Friday, August 17, 2007
CHANGING LANES
CHANGING LANES (2002, Roger Michell, Chap Taylor / Michael Tolkin screenplay)
Sometimes God likes to put two guys in a paper bag and just let ‘em rip.
The hotshot lawyer’s desperate, so he slips into a cathedral. He’s not interested in confession – at least he’s clear on that much – but demands of a priest, “I want you to give the world meaning. Because the world’s a sewer. Because I got into a fender bender with this guy on the FDR, and I had a little fight with him and I tried to do everything I could but this guy just won’t let it go.”

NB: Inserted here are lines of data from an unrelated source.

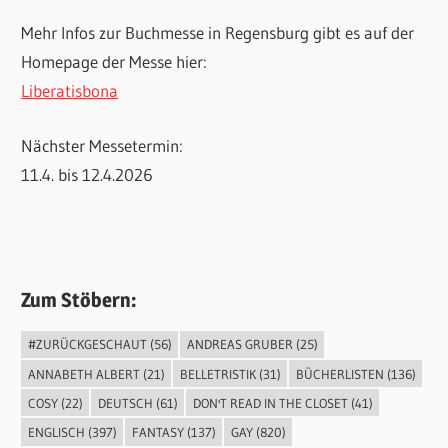
Mehr Infos zur Buchmesse in Regensburg gibt es auf der
Homepage der Messe hier:
Liberatisbona
Nächster Messetermin:
11.4. bis 12.4.2026
Zum Stöbern:
#ZURÜCKGESCHAUT
(56)
ANDREAS GRUBER
(25)
ANNABETH ALBERT
(21)
BELLETRISTIK
(31)
BÜCHERLISTEN
(136)
COSY
(22)
DEUTSCH
(61)
DON'T READ IN THE CLOSET
(41)
ENGLISCH
(397)
FANTASY
(137)
GAY
(820)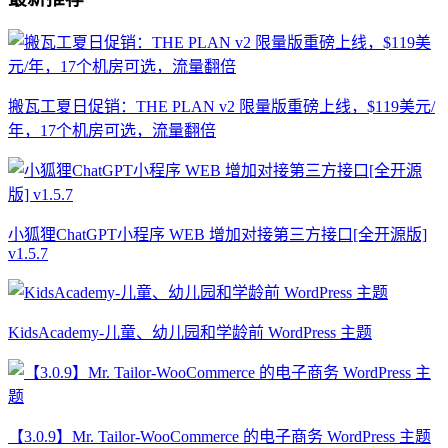
搬瓦工夏日促销：THE PLAN v2 限量版重磅上线，$119美元/
年，17个机房可选，流量翻倍
小狐狸ChatGPT小程序 WEB 增加对接第三方接口[全开源版]
v1.5.7
KidsAcademy-儿童、幼儿园和学龄前 WordPress 主题
【3.0.9】Mr. Tailor-WooCommerce 的电子商务 WordPress 主题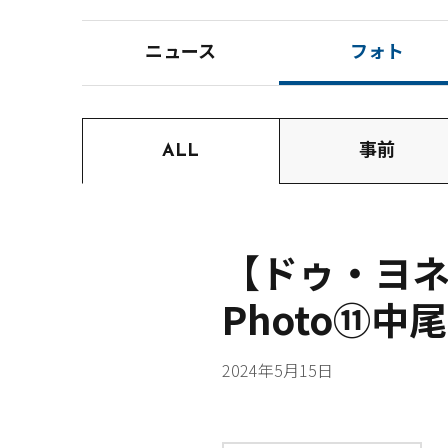
ニュース
フォト
ALL
事前
【ドゥ・ヨネ
Photo⑪中
2024年5月15日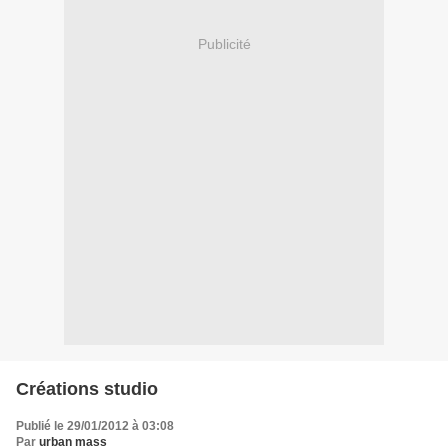
Publicité
Créations studio
Publié le 29/01/2012 à 03:08
Par
urban mass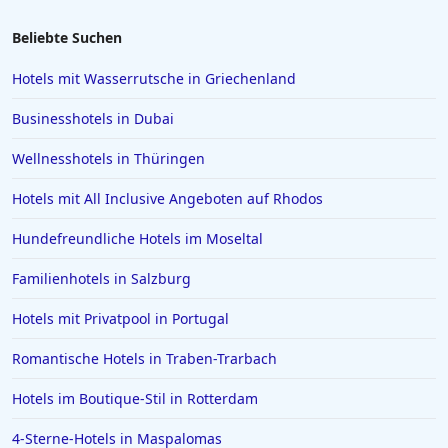
4-Sterne-Hotels in Side
Beliebte Suchen
4-Sterne-Hotels in Koblenz
Hotels mit Wasserrutsche in Griechenland
4-Sterne-Hotels in El Arenal
Businesshotels in Dubai
4-Sterne-Hotels in Marrakesch
Wellnesshotels in Thüringen
Hotels mit All Inclusive Angeboten auf Rhodos
Hundefreundliche Hotels im Moseltal
Familienhotels in Salzburg
Hotels mit Privatpool in Portugal
Romantische Hotels in Traben-Trarbach
Hotels im Boutique-Stil in Rotterdam
4-Sterne-Hotels in Maspalomas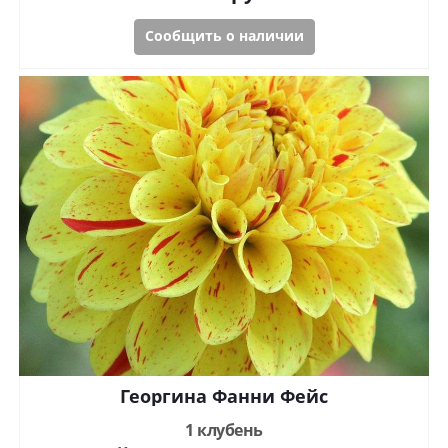
Сообщить о наличии
Георгина Фанни Фейс
1 клубень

The irony is telling. This was no fender bender: the other man’s car may be a write-off. He has most certainly not do everything he could – at least not to help the situation. Nor has he given a moment’s thought to why the other man wouldn’t let it go: it’s all his fault, after all. Or God’s.
CHANGING LANES observes two men whose preoccupation with their own needs and addiction to lives led in chaos and at top speed lock them in a spiral of ever-increasing blame and vengeance. Roger Thomas at Ethics Daily perceptively compares this film to the more tragic HOUSE OF SAND AND FOG: both films concern characters who “are not willing to compromise or even speak rationally to one another. These are not evil people doing evil things. These are normal people making bac choices and refusing to consider that the good and righteous choice lies beyond their wished.”
The events unravel on Good Friday setting. Combined with background images like a Sacred Heart picture taped to a closet wall and the interwoven prayers and rituals of AA, the filmmakers would seem to suggest that the solution lies not only in better human choices, but also somehow in something Higher.